**Data records:**

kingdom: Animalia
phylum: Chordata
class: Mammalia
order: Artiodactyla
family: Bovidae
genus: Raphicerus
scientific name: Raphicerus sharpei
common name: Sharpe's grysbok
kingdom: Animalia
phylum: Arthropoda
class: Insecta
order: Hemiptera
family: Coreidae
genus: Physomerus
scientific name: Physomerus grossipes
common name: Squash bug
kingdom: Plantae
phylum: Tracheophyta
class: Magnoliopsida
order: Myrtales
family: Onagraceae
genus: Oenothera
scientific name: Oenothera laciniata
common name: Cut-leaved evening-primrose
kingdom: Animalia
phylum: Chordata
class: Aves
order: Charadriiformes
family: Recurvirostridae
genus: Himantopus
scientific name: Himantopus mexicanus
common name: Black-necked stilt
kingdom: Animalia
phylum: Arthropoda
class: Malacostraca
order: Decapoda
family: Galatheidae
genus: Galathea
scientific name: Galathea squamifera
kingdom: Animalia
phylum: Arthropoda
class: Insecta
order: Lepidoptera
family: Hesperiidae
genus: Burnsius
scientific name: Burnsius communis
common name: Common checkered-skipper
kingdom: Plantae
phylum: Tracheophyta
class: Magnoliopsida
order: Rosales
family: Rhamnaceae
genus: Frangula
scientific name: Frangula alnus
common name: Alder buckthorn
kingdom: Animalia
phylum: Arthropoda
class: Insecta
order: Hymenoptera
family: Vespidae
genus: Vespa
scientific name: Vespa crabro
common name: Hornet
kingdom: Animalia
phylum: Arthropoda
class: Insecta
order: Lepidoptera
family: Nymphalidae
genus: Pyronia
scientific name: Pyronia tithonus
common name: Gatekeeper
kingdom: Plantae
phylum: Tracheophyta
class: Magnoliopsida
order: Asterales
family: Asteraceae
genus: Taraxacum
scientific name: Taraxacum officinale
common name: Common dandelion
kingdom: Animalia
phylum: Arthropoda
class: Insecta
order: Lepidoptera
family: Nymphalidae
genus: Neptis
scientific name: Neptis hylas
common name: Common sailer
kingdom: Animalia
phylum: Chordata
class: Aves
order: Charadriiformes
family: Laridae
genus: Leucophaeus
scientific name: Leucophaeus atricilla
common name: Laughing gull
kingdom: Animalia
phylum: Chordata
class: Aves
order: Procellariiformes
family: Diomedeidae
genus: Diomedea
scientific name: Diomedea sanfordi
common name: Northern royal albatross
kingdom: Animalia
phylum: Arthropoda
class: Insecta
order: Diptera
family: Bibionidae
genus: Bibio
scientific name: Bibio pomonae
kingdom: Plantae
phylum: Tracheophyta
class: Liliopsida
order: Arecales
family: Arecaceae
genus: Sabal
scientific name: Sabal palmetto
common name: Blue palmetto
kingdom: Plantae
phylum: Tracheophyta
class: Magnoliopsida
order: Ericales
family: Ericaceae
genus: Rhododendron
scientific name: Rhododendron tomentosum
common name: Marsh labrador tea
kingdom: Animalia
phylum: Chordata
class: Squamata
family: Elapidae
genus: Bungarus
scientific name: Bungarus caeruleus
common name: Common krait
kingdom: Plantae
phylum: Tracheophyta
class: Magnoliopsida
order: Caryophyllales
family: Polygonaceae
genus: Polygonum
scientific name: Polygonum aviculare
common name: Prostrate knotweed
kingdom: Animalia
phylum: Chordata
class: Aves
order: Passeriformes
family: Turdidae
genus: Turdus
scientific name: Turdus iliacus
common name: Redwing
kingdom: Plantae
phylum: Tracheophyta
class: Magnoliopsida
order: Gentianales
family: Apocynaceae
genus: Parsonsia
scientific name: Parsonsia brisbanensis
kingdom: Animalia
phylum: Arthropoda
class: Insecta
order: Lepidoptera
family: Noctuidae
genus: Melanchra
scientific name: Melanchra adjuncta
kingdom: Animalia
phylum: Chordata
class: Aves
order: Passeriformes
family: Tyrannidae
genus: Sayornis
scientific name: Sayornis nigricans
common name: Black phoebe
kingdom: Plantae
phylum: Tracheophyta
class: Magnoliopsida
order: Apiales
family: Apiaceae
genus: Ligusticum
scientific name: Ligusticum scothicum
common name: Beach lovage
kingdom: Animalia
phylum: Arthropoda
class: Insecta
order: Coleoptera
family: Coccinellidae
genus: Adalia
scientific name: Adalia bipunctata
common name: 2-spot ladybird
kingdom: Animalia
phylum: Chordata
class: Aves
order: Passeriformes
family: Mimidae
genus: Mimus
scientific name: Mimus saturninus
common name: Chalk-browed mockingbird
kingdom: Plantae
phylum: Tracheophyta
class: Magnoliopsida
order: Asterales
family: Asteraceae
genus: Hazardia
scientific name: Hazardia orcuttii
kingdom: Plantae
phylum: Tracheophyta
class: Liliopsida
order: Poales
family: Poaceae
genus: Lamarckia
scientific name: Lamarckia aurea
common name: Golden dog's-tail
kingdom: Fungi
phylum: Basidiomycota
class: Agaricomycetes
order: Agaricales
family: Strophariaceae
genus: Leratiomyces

**Directions:** Rewrite every line of the records above as a Markdown table with two columns, Row and Line. Number each row, and leave out any blank lines.

**The reply:**
| Row | Line |
|---|---|
| 1 | kingdom: Animalia |
| 2 | phylum: Chordata |
| 3 | class: Mammalia |
| 4 | order: Artiodactyla |
| 5 | family: Bovidae |
| 6 | genus: Raphicerus |
| 7 | scientific name: Raphicerus sharpei |
| 8 | common name: Sharpe's grysbok |
| 9 | kingdom: Animalia |
| 10 | phylum: Arthropoda |
| 11 | class: Insecta |
| 12 | order: Hemiptera |
| 13 | family: Coreidae |
| 14 | genus: Physomerus |
| 15 | scientific name: Physomerus grossipes |
| 16 | common name: Squash bug |
| 17 | kingdom: Plantae |
| 18 | phylum: Tracheophyta |
| 19 | class: Magnoliopsida |
| 20 | order: Myrtales |
| 21 | family: Onagraceae |
| 22 | genus: Oenothera |
| 23 | scientific name: Oenothera laciniata |
| 24 | common name: Cut-leaved evening-primrose |
| 25 | kingdom: Animalia |
| 26 | phylum: Chordata |
| 27 | class: Aves |
| 28 | order: Charadriiformes |
| 29 | family: Recurvirostridae |
| 30 | genus: Himantopus |
| 31 | scientific name: Himantopus mexicanus |
| 32 | common name: Black-necked stilt |
| 33 | kingdom: Animalia |
| 34 | phylum: Arthropoda |
| 35 | class: Malacostraca |
| 36 | order: Decapoda |
| 37 | family: Galatheidae |
| 38 | genus: Galathea |
| 39 | scientific name: Galathea squamifera |
| 40 | kingdom: Animalia |
| 41 | phylum: Arthropoda |
| 42 | class: Insecta |
| 43 | order: Lepidoptera |
| 44 | family: Hesperiidae |
| 45 | genus: Burnsius |
| 46 | scientific name: Burnsius communis |
| 47 | common name: Common checkered-skipper |
| 48 | kingdom: Plantae |
| 49 | phylum: Tracheophyta |
| 50 | class: Magnoliopsida |
| 51 | order: Rosales |
| 52 | family: Rhamnaceae |
| 53 | genus: Frangula |
| 54 | scientific name: Frangula alnus |
| 55 | common name: Alder buckthorn |
| 56 | kingdom: Animalia |
| 57 | phylum: Arthropoda |
| 58 | class: Insecta |
| 59 | order: Hymenoptera |
| 60 | family: Vespidae |
| 61 | genus: Vespa |
| 62 | scientific name: Vespa crabro |
| 63 | common name: Hornet |
| 64 | kingdom: Animalia |
| 65 | phylum: Arthropoda |
| 66 | class: Insecta |
| 67 | order: Lepidoptera |
| 68 | family: Nymphalidae |
| 69 | genus: Pyronia |
| 70 | scientific name: Pyronia tithonus |
| 71 | common name: Gatekeeper |
| 72 | kingdom: Plantae |
| 73 | phylum: Tracheophyta |
| 74 | class: Magnoliopsida |
| 75 | order: Asterales |
| 76 | family: Asteraceae |
| 77 | genus: Taraxacum |
| 78 | scientific name: Taraxacum officinale |
| 79 | common name: Common dandelion |
| 80 | kingdom: Animalia |
| 81 | phylum: Arthropoda |
| 82 | class: Insecta |
| 83 | order: Lepidoptera |
| 84 | family: Nymphalidae |
| 85 | genus: Neptis |
| 86 | scientific name: Neptis hylas |
| 87 | common name: Common sailer |
| 88 | kingdom: Animalia |
| 89 | phylum: Chordata |
| 90 | class: Aves |
| 91 | order: Charadriiformes |
| 92 | family: Laridae |
| 93 | genus: Leucophaeus |
| 94 | scientific name: Leucophaeus atricilla |
| 95 | common name: Laughing gull |
| 96 | kingdom: Animalia |
| 97 | phylum: Chordata |
| 98 | class: Aves |
| 99 | order: Procellariiformes |
| 100 | family: Diomedeidae |
| 101 | genus: Diomedea |
| 102 | scientific name: Diomedea sanfordi |
| 103 | common name: Northern royal albatross |
| 104 | kingdom: Animalia |
| 105 | phylum: Arthropoda |
| 106 | class: Insecta |
| 107 | order: Diptera |
| 108 | family: Bibionidae |
| 109 | genus: Bibio |
| 110 | scientific name: Bibio pomonae |
| 111 | kingdom: Plantae |
| 112 | phylum: Tracheophyta |
| 113 | class: Liliopsida |
| 114 | order: Arecales |
| 115 | family: Arecaceae |
| 116 | genus: Sabal |
| 117 | scientific name: Sabal palmetto |
| 118 | common name: Blue palmetto |
| 119 | kingdom: Plantae |
| 120 | phylum: Tracheophyta |
| 121 | class: Magnoliopsida |
| 122 | order: Ericales |
| 123 | family: Ericaceae |
| 124 | genus: Rhododendron |
| 125 | scientific name: Rhododendron tomentosum |
| 126 | common name: Marsh labrador tea |
| 127 | kingdom: Animalia |
| 128 | phylum: Chordata |
| 129 | class: Squamata |
| 130 | family: Elapidae |
| 131 | genus: Bungarus |
| 132 | scientific name: Bungarus caeruleus |
| 133 | common name: Common krait |
| 134 | kingdom: Plantae |
| 135 | phylum: Tracheophyta |
| 136 | class: Magnoliopsida |
| 137 | order: Caryophyllales |
| 138 | family: Polygonaceae |
| 139 | genus: Polygonum |
| 140 | scientific name: Polygonum aviculare |
| 141 | common name: Prostrate knotweed |
| 142 | kingdom: Animalia |
| 143 | phylum: Chordata |
| 144 | class: Aves |
| 145 | order: Passeriformes |
| 146 | family: Turdidae |
| 147 | genus: Turdus |
| 148 | scientific name: Turdus iliacus |
| 149 | common name: Redwing |
| 150 | kingdom: Plantae |
| 151 | phylum: Tracheophyta |
| 152 | class: Magnoliopsida |
| 153 | order: Gentianales |
| 154 | family: Apocynaceae |
| 155 | genus: Parsonsia |
| 156 | scientific name: Parsonsia brisbanensis |
| 157 | kingdom: Animalia |
| 158 | phylum: Arthropoda |
| 159 | class: Insecta |
| 160 | order: Lepidoptera |
| 161 | family: Noctuidae |
| 162 | genus: Melanchra |
| 163 | scientific name: Melanchra adjuncta |
| 164 | kingdom: Animalia |
| 165 | phylum: Chordata |
| 166 | class: Aves |
| 167 | order: Passeriformes |
| 168 | family: Tyrannidae |
| 169 | genus: Sayornis |
| 170 | scientific name: Sayornis nigricans |
| 171 | common name: Black phoebe |
| 172 | kingdom: Plantae |
| 173 | phylum: Tracheophyta |
| 174 | class: Magnoliopsida |
| 175 | order: Apiales |
| 176 | family: Apiaceae |
| 177 | genus: Ligusticum |
| 178 | scientific name: Ligusticum scothicum |
| 179 | common name: Beach lovage |
| 180 | kingdom: Animalia |
| 181 | phylum: Arthropoda |
| 182 | class: Insecta |
| 183 | order: Coleoptera |
| 184 | family: Coccinellidae |
| 185 | genus: Adalia |
| 186 | scientific name: Adalia bipunctata |
| 187 | common name: 2-spot ladybird |
| 188 | kingdom: Animalia |
| 189 | phylum: Chordata |
| 190 | class: Aves |
| 191 | order: Passeriformes |
| 192 | family: Mimidae |
| 193 | genus: Mimus |
| 194 | scientific name: Mimus saturninus |
| 195 | common name: Chalk-browed mockingbird |
| 196 | kingdom: Plantae |
| 197 | phylum: Tracheophyta |
| 198 | class: Magnoliopsida |
| 199 | order: Asterales |
| 200 | family: Asteraceae |
| 201 | genus: Hazardia |
| 202 | scientific name: Hazardia orcuttii |
| 203 | kingdom: Plantae |
| 204 | phylum: Tracheophyta |
| 205 | class: Liliopsida |
| 206 | order: Poales |
| 207 | family: Poaceae |
| 208 | genus: Lamarckia |
| 209 | scientific name: Lamarckia aurea |
| 210 | common name: Golden dog's-tail |
| 211 | kingdom: Fungi |
| 212 | phylum: Basidiomycota |
| 213 | class: Agaricomycetes |
| 214 | order: Agaricales |
| 215 | family: Strophariaceae |
| 216 | genus: Leratiomyces |